MENLO PARK, Calif. (KGO) -- The Bay Area's booming economy is adding more cars on the road, but that added congestion is more than just a headache. First responders in the Bay Area say it's becoming a matter of life or death.

Video from a dash camera on a Menlo Park Fire Protection District engine shows how narrow lanes and median strips impeded the response to an accident on the Dumbarton Bridge.

It took first responders 16 minutes to get to the scene, but their goal is seven minutes.

"There's nowhere for the traffic to go, it is gridlock. So as you saw in the video, six minutes out of 16, we traveled the wrong way down the road. There is no other alternative," Menlo Park Fire Protection District Chief Harold Schapelhouman said.

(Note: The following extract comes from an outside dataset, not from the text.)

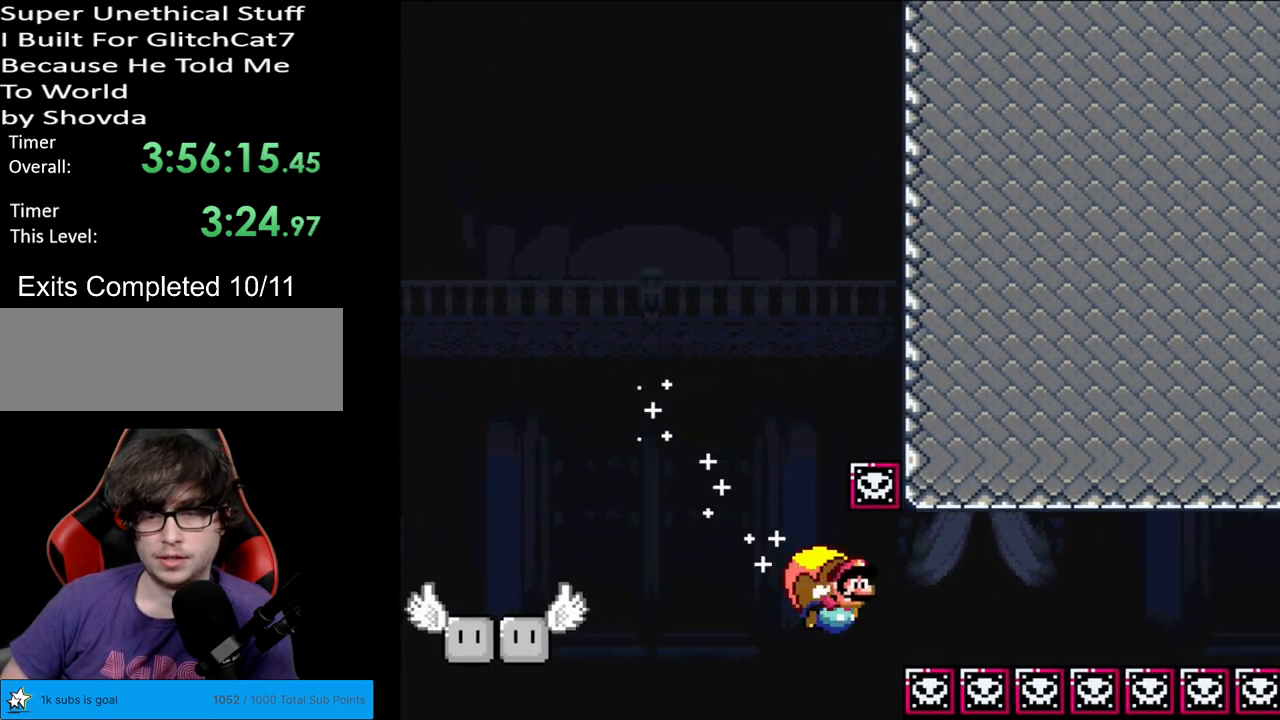
{"buttons": ["Y", "DPAD_LEFT"], "events": []}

On Tuesday it took emergency crews 10 minutes to get to a fatal motor cycle accident on Highway 101 in Palo Alto.

"When your actual response time is double the response time you want to have, it's a problem," president of the Menlo Park Fire Protection District Board Virginia Chang said.

"It's a thriving economy. It's people who can look at an app on their phone and find a way around the traffic and end up on your residential street. Years ago, only we knew those shortcuts," Schapelhouman said.

Atherton considered reducing traffic on parts of busy El Camino from six lanes to only four to add bike lanes -- things emergency responders say would make their job harder.

Fire officials hope that building public awareness about the obstacle courses emergency vehicles have to navigate will make communities think twice about adding things like tree-lined medians and bike lanes.